I knew we should have left. They told us all week that a storm was coming. An hour or two wait was obviously not panning out. But we drove over two hours to get there and had already waited hours. Surely we would be in the next visitation group. We had to guess, as we weren't getting any information from the guards.

We entered the visitation area nearly four hours after we arrived and waited in front of the glass for nearly fifteen additional minutes before they brought the detainees in. Finally they arrived, filing through the door in a line. A young man next to Alejandro took one look at his visitor and his face crumbled as he burst into tears. "What happened in Arizona?" Alejandro asked us, "All I heard was Republicans, massacre and Arizona".

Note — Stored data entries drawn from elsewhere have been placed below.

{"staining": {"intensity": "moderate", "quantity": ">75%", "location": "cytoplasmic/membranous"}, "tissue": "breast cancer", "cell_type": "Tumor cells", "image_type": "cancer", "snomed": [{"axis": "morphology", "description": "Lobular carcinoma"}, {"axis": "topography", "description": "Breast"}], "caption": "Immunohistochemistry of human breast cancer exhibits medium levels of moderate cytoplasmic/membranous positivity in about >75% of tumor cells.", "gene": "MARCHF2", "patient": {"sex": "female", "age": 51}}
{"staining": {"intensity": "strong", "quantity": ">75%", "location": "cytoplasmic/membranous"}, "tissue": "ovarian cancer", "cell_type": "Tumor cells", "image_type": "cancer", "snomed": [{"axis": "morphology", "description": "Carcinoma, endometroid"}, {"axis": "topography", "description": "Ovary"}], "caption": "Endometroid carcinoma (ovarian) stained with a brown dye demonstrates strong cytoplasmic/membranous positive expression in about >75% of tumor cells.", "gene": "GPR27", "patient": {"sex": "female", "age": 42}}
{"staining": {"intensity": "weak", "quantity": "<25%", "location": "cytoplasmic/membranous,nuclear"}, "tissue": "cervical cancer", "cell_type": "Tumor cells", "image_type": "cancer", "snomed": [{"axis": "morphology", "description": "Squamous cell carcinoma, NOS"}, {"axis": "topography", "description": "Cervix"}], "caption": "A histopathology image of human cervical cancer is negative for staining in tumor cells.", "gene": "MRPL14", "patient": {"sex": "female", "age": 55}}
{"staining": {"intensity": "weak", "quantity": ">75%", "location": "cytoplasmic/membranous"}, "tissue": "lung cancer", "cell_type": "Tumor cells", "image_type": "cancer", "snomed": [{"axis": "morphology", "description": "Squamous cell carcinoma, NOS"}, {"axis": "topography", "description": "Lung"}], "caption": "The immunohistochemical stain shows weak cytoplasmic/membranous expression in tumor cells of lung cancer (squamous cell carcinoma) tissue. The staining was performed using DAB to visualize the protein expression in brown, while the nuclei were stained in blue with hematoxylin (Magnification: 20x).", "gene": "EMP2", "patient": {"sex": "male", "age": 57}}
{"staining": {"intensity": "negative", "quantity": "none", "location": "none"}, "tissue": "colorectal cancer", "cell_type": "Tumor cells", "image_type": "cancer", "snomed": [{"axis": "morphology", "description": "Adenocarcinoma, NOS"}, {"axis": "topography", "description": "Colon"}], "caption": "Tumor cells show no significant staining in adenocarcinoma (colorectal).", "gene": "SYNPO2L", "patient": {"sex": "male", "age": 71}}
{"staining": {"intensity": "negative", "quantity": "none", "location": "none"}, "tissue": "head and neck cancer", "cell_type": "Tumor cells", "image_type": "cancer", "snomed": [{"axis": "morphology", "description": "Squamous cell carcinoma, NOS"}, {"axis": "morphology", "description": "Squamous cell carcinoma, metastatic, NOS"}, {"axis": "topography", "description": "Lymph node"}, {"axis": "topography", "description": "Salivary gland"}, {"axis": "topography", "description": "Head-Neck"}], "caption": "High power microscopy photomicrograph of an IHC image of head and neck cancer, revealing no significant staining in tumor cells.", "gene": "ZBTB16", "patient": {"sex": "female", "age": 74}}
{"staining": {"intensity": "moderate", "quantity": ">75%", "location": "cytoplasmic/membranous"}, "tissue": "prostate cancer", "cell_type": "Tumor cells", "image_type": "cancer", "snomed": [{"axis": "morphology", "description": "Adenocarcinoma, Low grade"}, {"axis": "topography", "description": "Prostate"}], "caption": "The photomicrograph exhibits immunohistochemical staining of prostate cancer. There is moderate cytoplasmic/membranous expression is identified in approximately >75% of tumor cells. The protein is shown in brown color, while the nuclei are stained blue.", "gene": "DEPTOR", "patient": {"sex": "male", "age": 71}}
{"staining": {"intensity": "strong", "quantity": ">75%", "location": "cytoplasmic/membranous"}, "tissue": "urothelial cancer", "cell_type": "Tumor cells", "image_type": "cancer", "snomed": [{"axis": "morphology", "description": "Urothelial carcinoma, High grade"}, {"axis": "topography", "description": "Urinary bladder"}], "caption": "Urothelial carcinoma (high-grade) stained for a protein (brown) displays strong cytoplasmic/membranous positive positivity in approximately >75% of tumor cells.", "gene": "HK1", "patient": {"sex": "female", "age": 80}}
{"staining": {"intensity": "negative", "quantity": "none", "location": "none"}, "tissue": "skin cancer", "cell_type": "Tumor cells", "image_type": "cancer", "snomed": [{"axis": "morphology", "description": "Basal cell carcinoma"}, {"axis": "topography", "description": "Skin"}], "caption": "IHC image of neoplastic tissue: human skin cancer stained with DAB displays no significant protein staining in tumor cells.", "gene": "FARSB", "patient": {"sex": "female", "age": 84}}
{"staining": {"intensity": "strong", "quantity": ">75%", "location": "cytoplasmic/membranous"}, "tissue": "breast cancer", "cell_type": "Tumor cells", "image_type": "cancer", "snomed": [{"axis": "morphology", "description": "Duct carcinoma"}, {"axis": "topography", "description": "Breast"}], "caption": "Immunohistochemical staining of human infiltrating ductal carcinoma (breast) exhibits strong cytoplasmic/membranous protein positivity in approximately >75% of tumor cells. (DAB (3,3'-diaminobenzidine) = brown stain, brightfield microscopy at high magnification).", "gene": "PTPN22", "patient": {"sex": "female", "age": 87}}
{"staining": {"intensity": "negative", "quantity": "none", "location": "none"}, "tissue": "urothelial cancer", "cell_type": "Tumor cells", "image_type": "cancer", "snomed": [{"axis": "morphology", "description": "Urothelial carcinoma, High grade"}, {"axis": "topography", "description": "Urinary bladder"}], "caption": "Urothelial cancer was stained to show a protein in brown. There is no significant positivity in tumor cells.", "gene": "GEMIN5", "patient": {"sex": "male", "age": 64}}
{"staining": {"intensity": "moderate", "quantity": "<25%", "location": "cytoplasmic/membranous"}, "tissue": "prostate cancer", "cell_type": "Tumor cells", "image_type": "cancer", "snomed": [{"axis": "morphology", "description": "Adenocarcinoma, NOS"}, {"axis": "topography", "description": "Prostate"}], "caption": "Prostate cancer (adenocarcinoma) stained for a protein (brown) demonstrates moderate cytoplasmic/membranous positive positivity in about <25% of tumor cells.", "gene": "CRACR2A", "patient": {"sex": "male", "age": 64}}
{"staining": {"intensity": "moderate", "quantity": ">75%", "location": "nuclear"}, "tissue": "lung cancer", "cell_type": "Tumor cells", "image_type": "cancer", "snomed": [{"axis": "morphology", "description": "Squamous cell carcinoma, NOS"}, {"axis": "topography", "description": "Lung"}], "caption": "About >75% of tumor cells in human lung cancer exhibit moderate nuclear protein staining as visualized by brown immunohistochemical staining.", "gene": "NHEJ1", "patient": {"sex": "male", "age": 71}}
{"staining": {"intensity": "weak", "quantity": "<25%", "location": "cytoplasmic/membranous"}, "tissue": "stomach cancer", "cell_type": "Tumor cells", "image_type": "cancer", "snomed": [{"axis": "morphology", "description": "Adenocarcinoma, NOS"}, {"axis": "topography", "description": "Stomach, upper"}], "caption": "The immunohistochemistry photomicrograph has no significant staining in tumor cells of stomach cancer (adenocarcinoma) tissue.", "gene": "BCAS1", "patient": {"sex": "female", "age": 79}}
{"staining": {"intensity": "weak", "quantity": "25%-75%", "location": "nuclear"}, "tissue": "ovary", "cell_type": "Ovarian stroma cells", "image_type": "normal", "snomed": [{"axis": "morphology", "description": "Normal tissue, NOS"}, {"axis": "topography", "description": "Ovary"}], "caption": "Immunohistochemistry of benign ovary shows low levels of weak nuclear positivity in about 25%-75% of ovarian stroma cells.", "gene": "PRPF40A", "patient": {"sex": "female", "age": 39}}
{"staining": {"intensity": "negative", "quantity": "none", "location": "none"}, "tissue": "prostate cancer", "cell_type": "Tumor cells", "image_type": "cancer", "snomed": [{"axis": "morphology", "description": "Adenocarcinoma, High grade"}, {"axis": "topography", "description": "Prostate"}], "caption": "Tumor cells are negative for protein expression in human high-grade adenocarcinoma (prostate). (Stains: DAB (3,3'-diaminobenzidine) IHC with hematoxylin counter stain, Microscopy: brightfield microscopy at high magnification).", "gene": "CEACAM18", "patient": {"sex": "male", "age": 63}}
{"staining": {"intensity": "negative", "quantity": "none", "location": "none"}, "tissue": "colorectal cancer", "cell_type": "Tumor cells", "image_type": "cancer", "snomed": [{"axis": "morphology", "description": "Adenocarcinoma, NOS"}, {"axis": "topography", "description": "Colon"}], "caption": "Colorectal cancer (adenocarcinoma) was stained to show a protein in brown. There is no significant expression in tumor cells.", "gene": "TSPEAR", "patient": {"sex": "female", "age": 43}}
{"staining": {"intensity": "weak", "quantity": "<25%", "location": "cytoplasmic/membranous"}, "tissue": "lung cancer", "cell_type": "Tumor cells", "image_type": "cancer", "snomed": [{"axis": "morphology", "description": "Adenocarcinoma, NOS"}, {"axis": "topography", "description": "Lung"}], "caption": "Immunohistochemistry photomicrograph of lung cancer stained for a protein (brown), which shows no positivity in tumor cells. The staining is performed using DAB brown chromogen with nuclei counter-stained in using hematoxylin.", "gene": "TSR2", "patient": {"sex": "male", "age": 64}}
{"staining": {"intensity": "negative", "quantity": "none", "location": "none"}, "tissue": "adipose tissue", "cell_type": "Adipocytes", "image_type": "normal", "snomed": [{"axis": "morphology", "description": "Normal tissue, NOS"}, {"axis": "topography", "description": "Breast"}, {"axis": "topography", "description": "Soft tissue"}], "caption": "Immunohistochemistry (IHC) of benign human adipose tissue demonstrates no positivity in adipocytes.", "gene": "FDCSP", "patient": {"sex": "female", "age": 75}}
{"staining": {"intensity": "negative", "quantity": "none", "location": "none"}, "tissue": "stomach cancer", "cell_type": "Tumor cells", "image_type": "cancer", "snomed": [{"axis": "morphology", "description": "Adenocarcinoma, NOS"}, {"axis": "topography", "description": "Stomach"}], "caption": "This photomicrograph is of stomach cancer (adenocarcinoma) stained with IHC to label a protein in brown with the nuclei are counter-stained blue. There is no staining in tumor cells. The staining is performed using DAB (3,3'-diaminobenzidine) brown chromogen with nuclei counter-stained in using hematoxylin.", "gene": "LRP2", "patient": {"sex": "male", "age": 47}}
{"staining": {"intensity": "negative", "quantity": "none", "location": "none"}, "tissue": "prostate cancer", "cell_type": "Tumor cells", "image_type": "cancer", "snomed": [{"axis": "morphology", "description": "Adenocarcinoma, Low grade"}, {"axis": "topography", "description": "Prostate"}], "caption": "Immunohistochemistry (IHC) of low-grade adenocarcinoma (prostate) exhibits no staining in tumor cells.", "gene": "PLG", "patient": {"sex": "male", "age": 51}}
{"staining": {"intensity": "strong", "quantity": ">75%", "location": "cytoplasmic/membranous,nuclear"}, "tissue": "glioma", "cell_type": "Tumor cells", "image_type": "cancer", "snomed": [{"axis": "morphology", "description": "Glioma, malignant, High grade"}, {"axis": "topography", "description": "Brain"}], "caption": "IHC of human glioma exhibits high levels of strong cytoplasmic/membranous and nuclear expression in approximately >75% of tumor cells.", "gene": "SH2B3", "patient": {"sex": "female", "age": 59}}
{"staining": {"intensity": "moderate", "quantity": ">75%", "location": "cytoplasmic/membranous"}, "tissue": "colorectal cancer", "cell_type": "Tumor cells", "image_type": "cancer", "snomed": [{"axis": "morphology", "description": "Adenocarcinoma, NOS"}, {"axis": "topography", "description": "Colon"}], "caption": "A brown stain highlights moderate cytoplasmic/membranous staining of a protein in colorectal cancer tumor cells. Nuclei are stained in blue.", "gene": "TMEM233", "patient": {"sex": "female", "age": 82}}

The beginning of the drive home was okay. I drove fast, hoping to beat the storm though it was supposed to be hitting Atlanta within a half an hour and Lumpkin even before that. It was already dark.

And then the snow began.

The road was slick and we were in the middle of nowhere. The snow and ice were accumulating. I was driving twenty miles an hour. I slowly made my way north, wondering how many hours it would take us at that rate. Cars were spinning out. Suddenly my car started sliding and I panicked. I got it to stop moving, but sat in the middle of the cars trying to figure out what to do. Every time I took my foot of the brake my car started to slide. I sat there for a few minutes, then slowly started driving again. My windshield wipers clogged with chunks of ice and both my rear and front windows became completely obscured. I was afraid to get out of the car. Cars were sliding past us and my own car had been out of control. The side of the highway was piled high with snowdrifts that were stopping people from hitting the cement dividing wall when they spun out. I drove slowly with my window open, grabbing my windshield wipers as they passed and ripping the ice from them. And then all traffic stopped.

We skipped through the AM stations trying to figure out what had completely blocked one of Atlanta's major highways. Had they closed the road and just left us out there? Hundreds of cars spread in front and behind us. A few emergency vehicles passed. We were forty miles south of Atlanta. We sat and waited.

"Jared Loughner was a liberal!" the conservative commentator chanted on the radio. "He was crazy! Sarah Palin's rhetoric had nothing to do with it! We have never encouraged violence! Barak HUSSEIN Obama uses violent rhetoric! America's prisons are full of LIBERALS that voted for Barak HUSSEIN Obama!" The commentator continued explaining the peaceful and cooperative right wing for nearly fifteen minutes. "Let's take a caller!" he finally announced. A southern woman's voice filled the line. "He shoulda got Pelosi! He got the wrong one!" she howled, before being cut off. The commentator spent the next half an hour reiterating that neither the Tea Party or any conservative had ever espoused violence and did not take any more call-ins.

The snow was piling up and the ice was getting thicker and we weren't moving. A series of gunshots went off beside the highway. No one was coming to our aid and no one was mentioning what the hell was going on. We sat in a weird wintery twilight, surrounded by hundreds of people as the snow rose around us. A plane thundered through snow and sleet onto one of the runways at the airport. Emergency lights flashed to tell it where to go. "This isn't going to end," I told Michelle "we are going to see the sun come up here".

Five hours later, we saw the two jackknifed tractor trailers and a series of cabs blocking the highway as it snaked over an overpass. We also saw an emergency vehicle. "Hey bro!" he called over a loud speaker at one of the cabs "I'm gonna bump you!". The oblivious African driver got in the car and stared forward as the HERO truck pushed him out of the way. People were getting out of their cars. "They're putting sand down" a passing walker told me. We were getting closer. "Keep driving, don't stop!" a man yelled at me as I slid over the snow and sand between the two trucks and over the icy overpass.

And then we were alone. We looked back over the sea of red lights and entered the snow capped city. We were the only car on the road as we slid past the stadium and down toward the park. It was a beautiful, deserted, ice covered ghost town.

We abandoned the car down the hill from my house and wandered through the snow at two o'clock in the morning, having survived the great Southern snowstorm.